VIDEO: My son begged to live, he got 9 bullets - Daily Nation

My son begged to live, he got 9 bullets


"After a few minutes I heard other gunshots but little did I know that it was my son who was being shot.”

A police officer in Nairobi brutally murdered a 17-year-old boy even though had not resisted arrest and was unarmed, his mother says.

Lilian Achieng Odongo says that on July 12, 2016, an officer based at the Shauri Moyo Police Station shot her son, Vitalis Odhiambo Odongo nine times.

Mr Odongo, 17, who had been watching football at the Kamukunji grounds panicked and ran away when the officers confronted him. One officer shot him on the leg and arm as he was running away, unarmed, and then followed him to his sister’s house, about 300 metres from the scene.

The officer pulled Vitalis out of the house and forced him to lie down at the entrance before shooting him seven more times.

One of the residents who witnessed the shooting said that the deceased raised his hands while crying and pleaded with the officer only known as Benteke “Ofisi tafadhali usiniue. Jameni muniitie mama yangu (Officer, please don’t kill me. You people, go and call my mother)”

His bereaved mother has urged the Independent Policing Oversight Authority (IPOA) to investigate the shooting to establish whether force used was necessary and proportional to the gravity of the alleged offence.

“I had just come from Gikomba when I heard two gunshots not very far away from my house. After a few minutes I heard other gunshots, but little did I know that it was my son who was being shot,” said Ms Odongo

She went to her stall, about 10 metres from her tin-walled house and started selling vegetables. “About 10 minutes later, some of my neighbours came to my stall and informed me of what had happened,” she said. 
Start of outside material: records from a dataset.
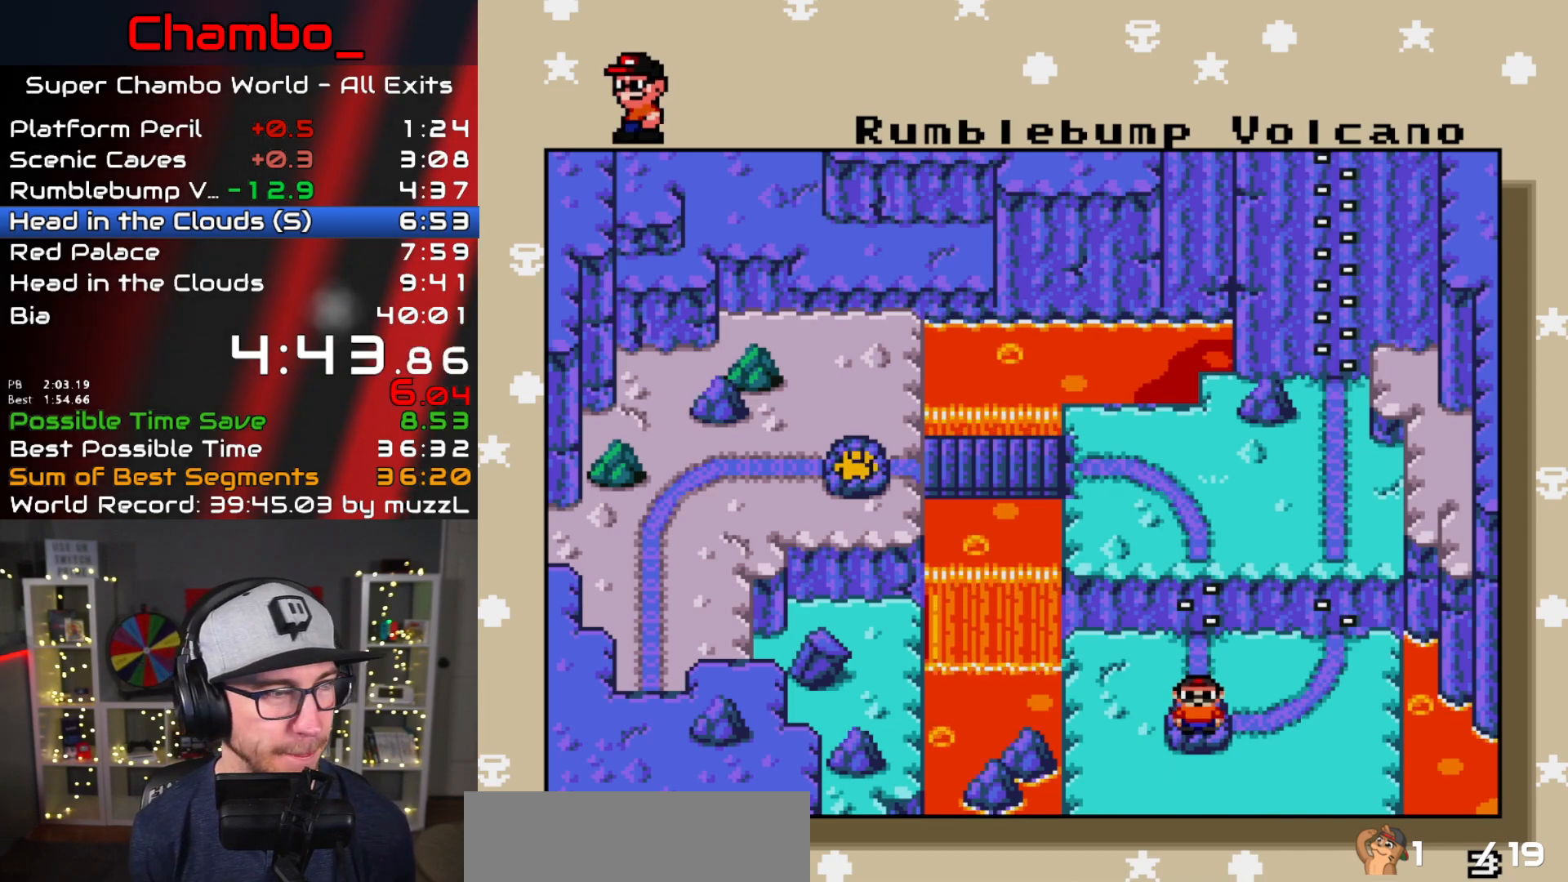
{"buttons": [], "events": [[67, "B", "up"], [133, "B", "down"], [183, "B", "up"], [400, "B", "down"], [450, "B", "up"]]}
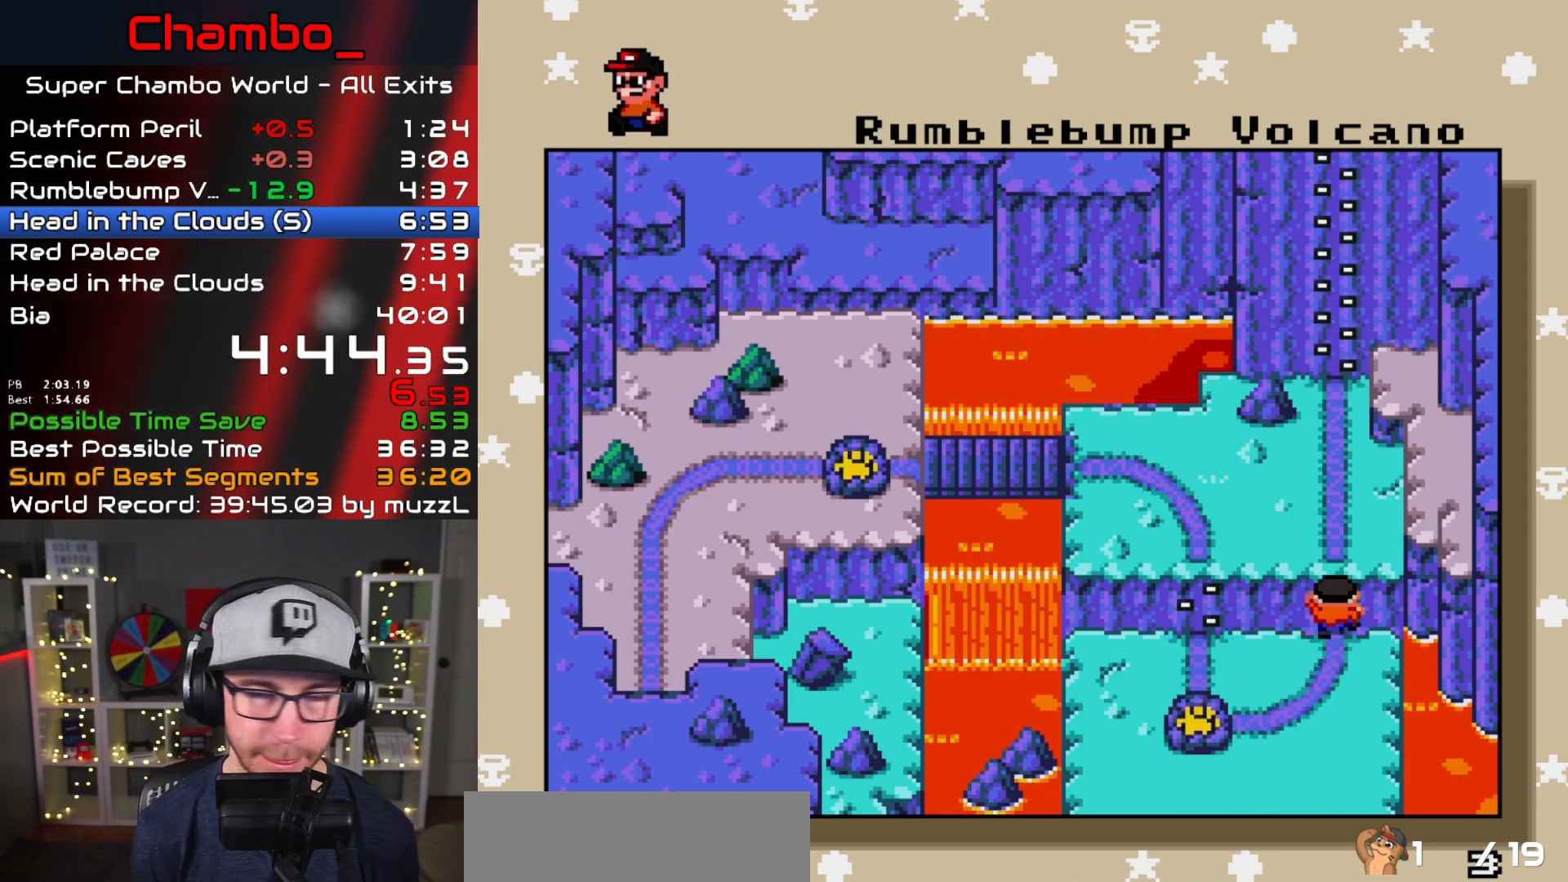
{"buttons": [], "events": [[33, "B", "down"], [100, "B", "up"], [167, "B", "down"], [217, "B", "up"], [300, "B", "down"], [350, "B", "up"], [417, "B", "down"], [500, "B", "up"]]}
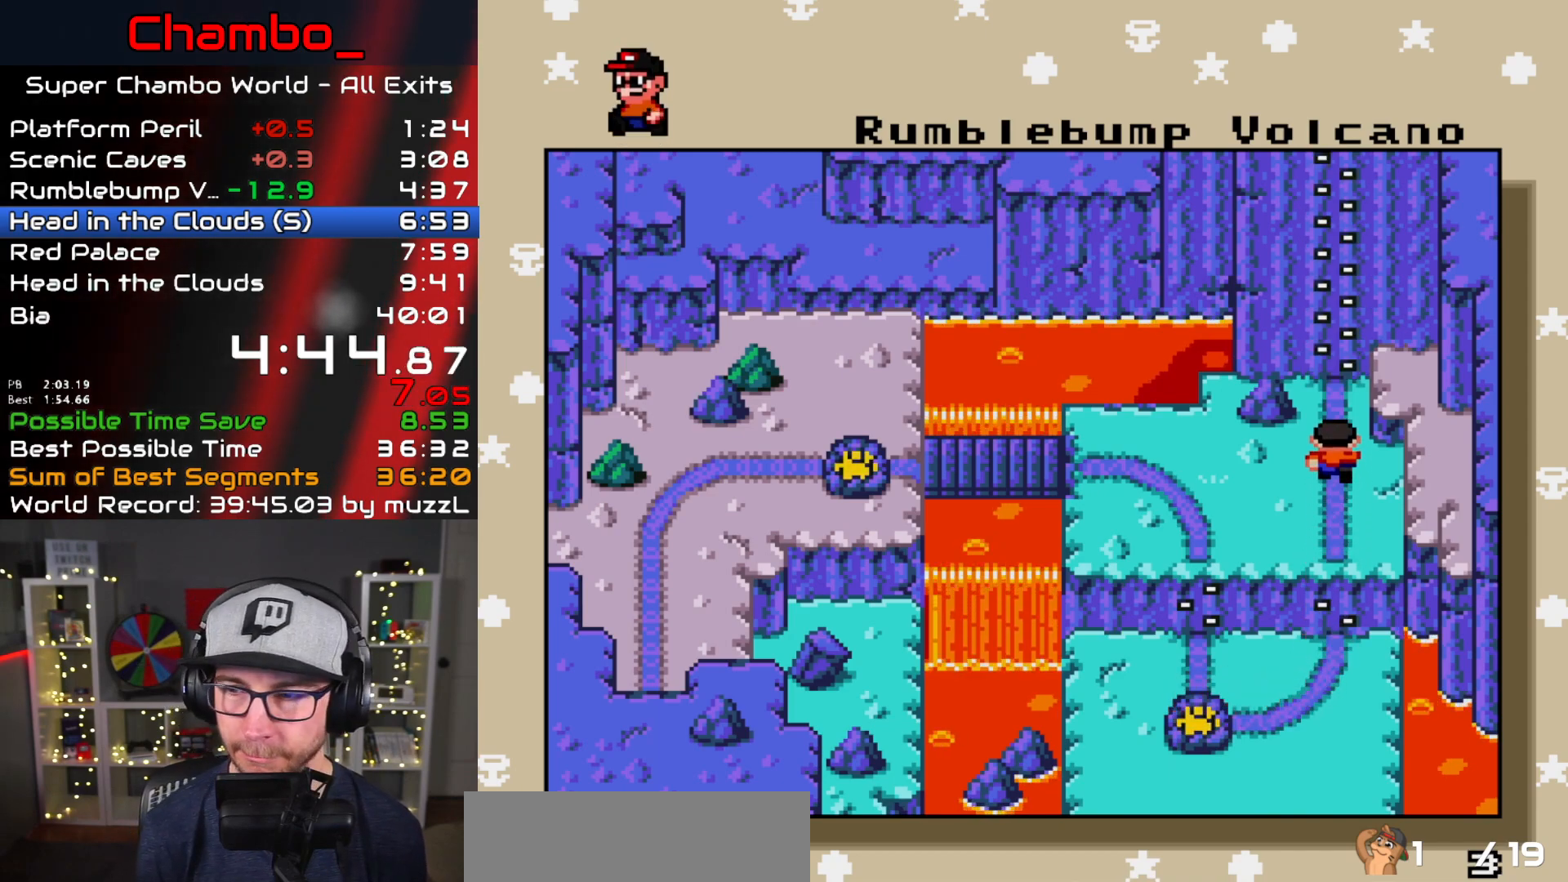
{"buttons": [], "events": [[50, "B", "down"], [117, "B", "up"], [183, "B", "down"], [267, "B", "up"], [433, "B", "down"], [483, "B", "up"]]}
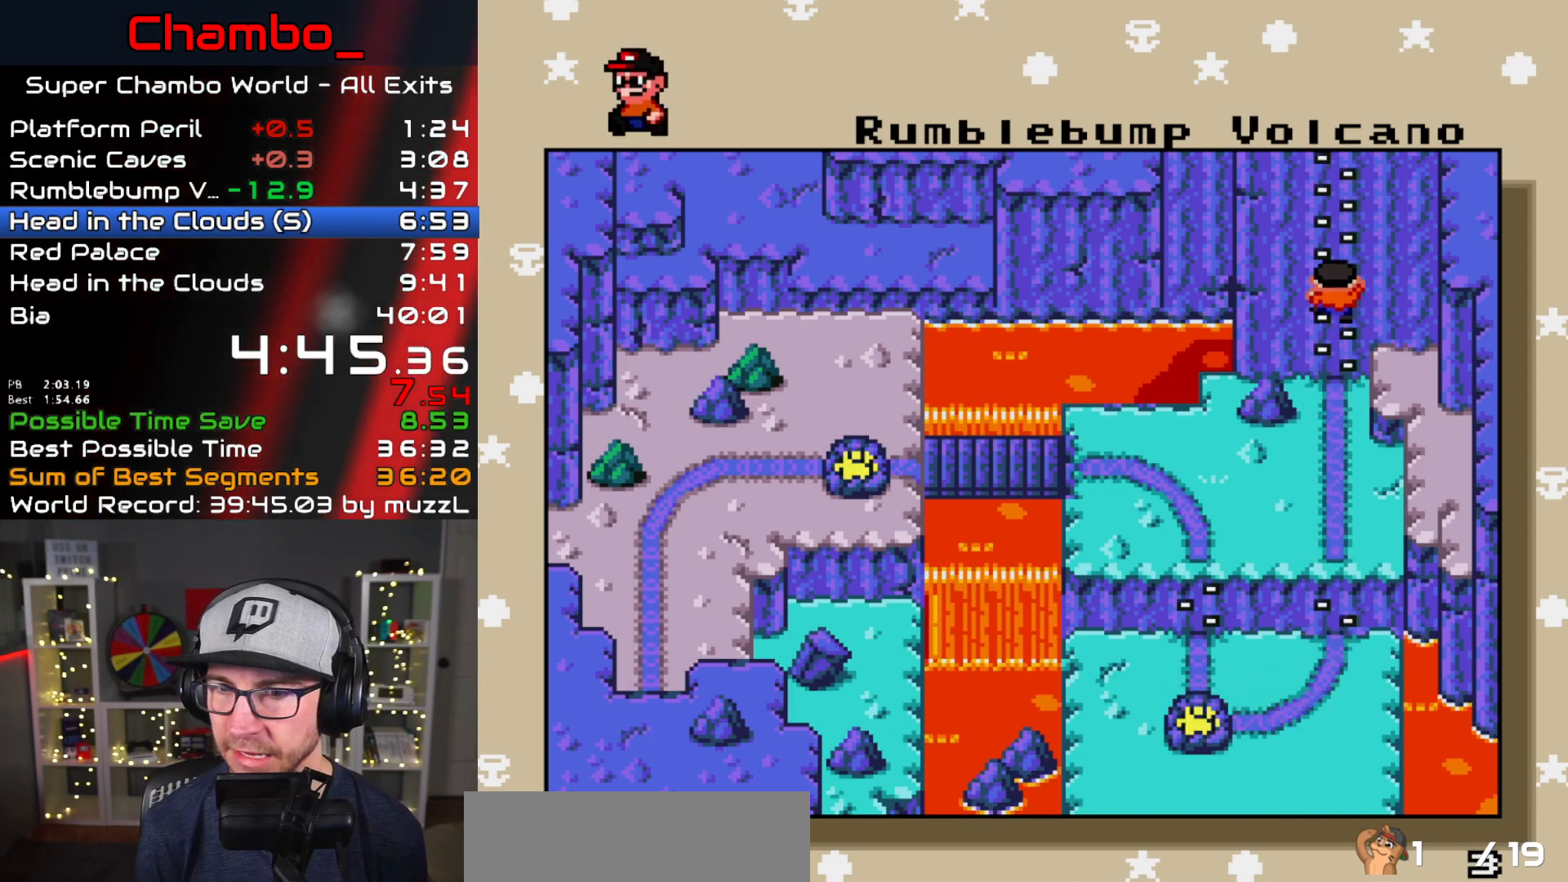
{"buttons": ["B"], "events": [[50, "B", "down"], [100, "B", "up"], [200, "B", "down"], [250, "B", "up"], [317, "B", "down"], [367, "B", "up"], [450, "B", "down"]]}
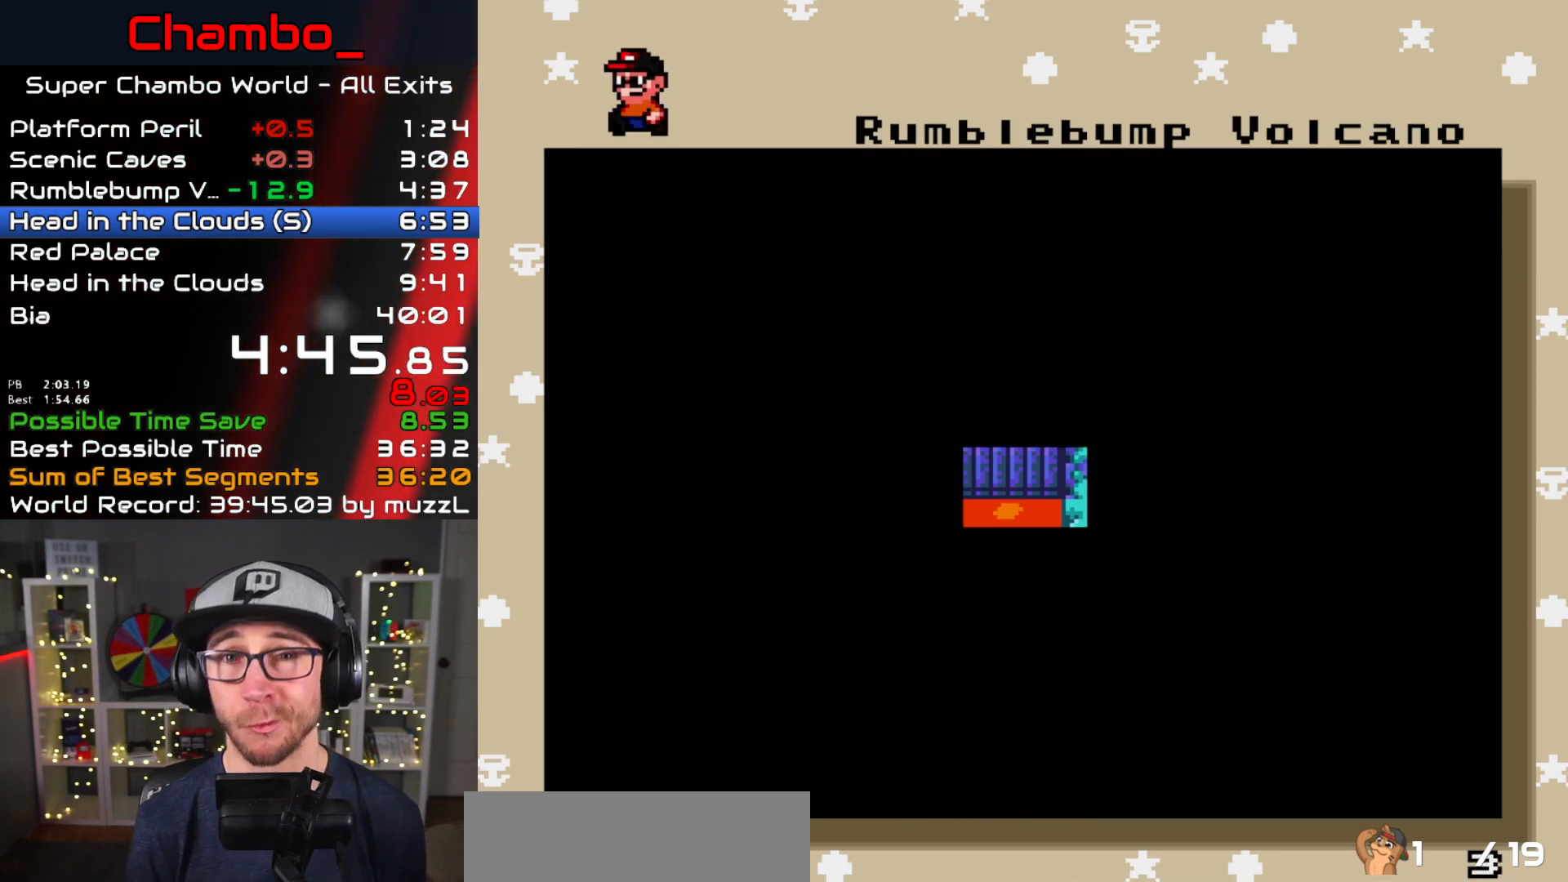
{"buttons": ["B"], "events": [[100, "B", "up"], [167, "B", "down"], [233, "B", "up"], [300, "B", "down"], [367, "B", "up"], [450, "B", "down"]]}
She went to the scene and found her son, who had been shot several times, lying about five metres from her elder sister’s house.

Police reports seen by Newsplex indicate that the officers recovered a homemade pistol capable of firing, with two rounds of 9mm ammunition. Eyewitnesses, however, said there was no firearm.

STOLEN MOBILE PHONE

Firearms, according to police regulations, may only be used when less extreme means prove inadequate to protect or save the life of a police officer or other person. “The deceased was running away as he was crying and pleading with the officer not to kill him. He was not carrying anything,” said a resident of Shauri Moyo.

Vitalis’s mother said that her son was running away and there was no evidence to show that the officer was acting in self-defence or in defense of other person against an imminent threat to life or of serious injury.

A month before the shooting, Vitalis had been arrested after being found with a stolen mobile phone and detained at Shauri Moyo police station. He was never taken to court, but the phone was handed back to its owner, his mother says.

“The officers had told me to give them Sh20,000 for them to release my son but since I did not have it, I told them to take him to court if they had strong evidence against him,” she said. Mr Odongo was released and started working, clearing the drainage within the slum, unaware that he was a marked man.

“The officer, who was well known to me, told our local chief that he would kill my son since he was suspected to be involved in criminal activities. I do not understand why he did not arrest him,” said Mr Odongo's mother.

Preliminary investigations show that even after he was overwhelmed, the officer continued shooting him. “I still do not understand why he could not arrest him, even after he had shot him both on the hand and leg. My son ran up to her sister’s house and he followed him there,” she said.

Interestingly, the police report also did not indicate the number of rounds that were fired by the officer.  “The matter is under investigations. The law is very clear that justified force must stop once the threat ends,” said a senior officer who sought anonymity.

The National Police Service spokesman George Kinoti said that officers could use lethal force while apprehending a suspect or trying to prevent a crime, depending on the circumstance.

For force to be considered justifiable, the threat itself must be unavoidable and immediate, and the amount of force used must be at an appropriate level under the circumstance.

“Every shooting should raise the question whether the officers needed to shoot,” the Police spokesman said.